- Developer(s): Big Blue Bubble
- Publisher(s): Namco Bandai Games
- Platform(s): Nintendo DS
- Release: NA: September 26, 2006;
- Genre(s): Turn-based strategy
- Mode(s): Single-player

= Mage Knight: Destiny's Soldier =

2006 video game

Mage Knight: Destiny's Soldier is a turn-based strategy video game for the Nintendo DS system based on the Wizkids Mage Knight tabletop game. It was produced by Namco and developed by Big Blue Bubble.

"It is your Destiny to build an army, command it to victory, and unite the war-torn Land."

==Summary==

The year is 435 Tz, and every faction in the land is at war. If it continues there won't be much land left to fight over. The strain on the world's magical energy is literally tearing the land apart. The land's fate lies in your hands. You must earn the respect of all the races of the land, and together you must fight to keep the land alive.
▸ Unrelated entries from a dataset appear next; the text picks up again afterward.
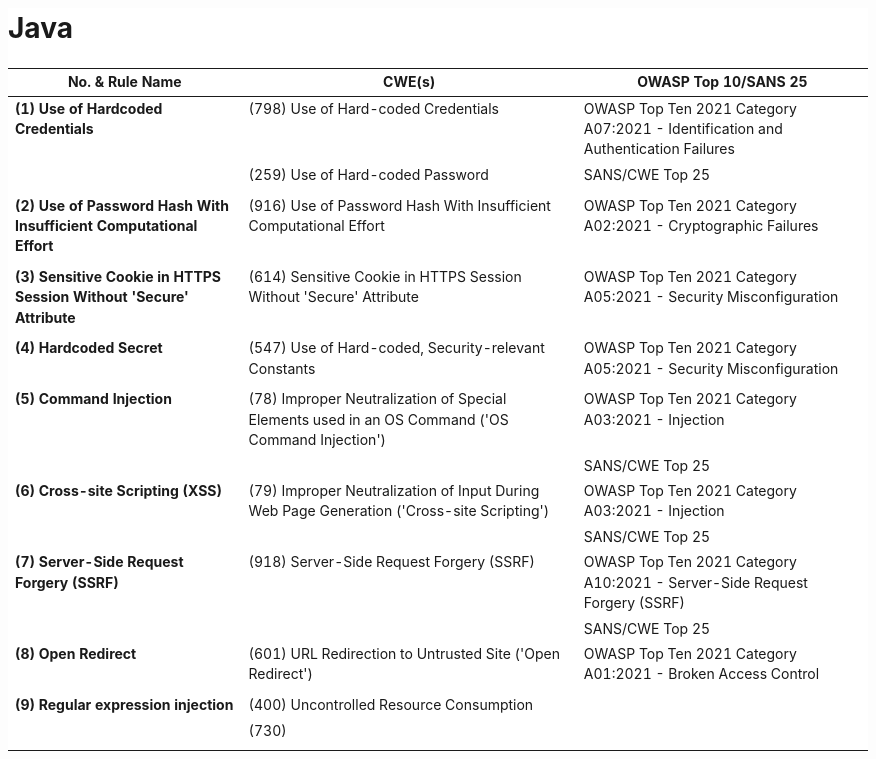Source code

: # Java



| No. & Rule Name                                                      | CWE(s)                                                                                                  | OWASP Top 10/SANS 25                                                              |
| -------------------------------------------------------------------- | ------------------------------------------------------------------------------------------------------- | --------------------------------------------------------------------------------- |
| **(1) Use of Hardcoded Credentials**                                 | (798) Use of Hard-coded Credentials                                                                     | OWASP Top Ten 2021 Category A07:2021 - Identification and Authentication Failures |
|                                                                      | (259) Use of Hard-coded Password                                                                        | SANS/CWE Top 25                                                                   |
|                                                                      |                                                                                                         |                                                                                   |
| **(2) Use of Password Hash With Insufficient Computational Effort**  | (916) Use of Password Hash With Insufficient Computational Effort                                       | OWASP Top Ten 2021 Category A02:2021 - Cryptographic Failures                     |
|                                                                      |                                                                                                         |                                                                                   |
| **(3) Sensitive Cookie in HTTPS Session Without 'Secure' Attribute** | (614) Sensitive Cookie in HTTPS Session Without 'Secure' Attribute                                      | OWASP Top Ten 2021 Category A05:2021 - Security Misconfiguration                  |
|                                                                      |                                                                                                         |                                                                                   |
| **(4) Hardcoded Secret**                                             | (547) Use of Hard-coded, Security-relevant Constants                                                    | OWASP Top Ten 2021 Category A05:2021 - Security Misconfiguration                  |
|                                                                      |                                                                                                         |                                                                                   |
| **(5) Command Injection**                                            | (78) Improper Neutralization of Special Elements used in an OS Command ('OS Command Injection')         | OWASP Top Ten 2021 Category A03:2021 - Injection                                  |
|                                                                      |                                                                                                         | SANS/CWE Top 25                                                                   |
| **(6) Cross-site Scripting (XSS)**                                   | (79) Improper Neutralization of Input During Web Page Generation ('Cross-site Scripting')               | OWASP Top Ten 2021 Category A03:2021 - Injection                                  |
|                                                                      |                                                                                                         | SANS/CWE Top 25                                                                   |
| **(7) Server-Side Request Forgery (SSRF)**                           | (918) Server-Side Request Forgery (SSRF)                                                                | OWASP Top Ten 2021 Category A10:2021 - Server-Side Request Forgery (SSRF)         |
|                                                                      |                                                                                                         | SANS/CWE Top 25                                                                   |
| **(8) Open Redirect**                                                | (601) URL Redirection to Untrusted Site ('Open Redirect')                                               | OWASP Top Ten 2021 Category A01:2021 - Broken Access Control                      |
|                                                                      |                                                                                                         |                                                                                   |
| **(9) Regular expression injection**                                 | (400) Uncontrolled Resource Consumption                                                                 |                                                                                   |
|                                                                      | (730)                                                                                                   |                                                                                   |
|                                                                      |                                                                                                         |                                                                                   |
Travel the land earning respect and engage in battles along your journey leading up to an all out war.

You are one of five heroes whose destiny is to unite the Mage Knight Factions, in a war that will decide the fate of the world. You must gather forces and march upon the castle of Rokos, home of the Solonavi, to stop their evil spells from destroying the planet. Along the way you will encounter many challenges, and face many foes. Meet a cast of varying sorts like Wrath, the young mage, Jarok'Din, the battle-hardened troll, and Vargana, the high and mighty sorceress. Fight in many locales, forests, mountains, swamps, and more in over 70 maps. Are you ready to face your destiny?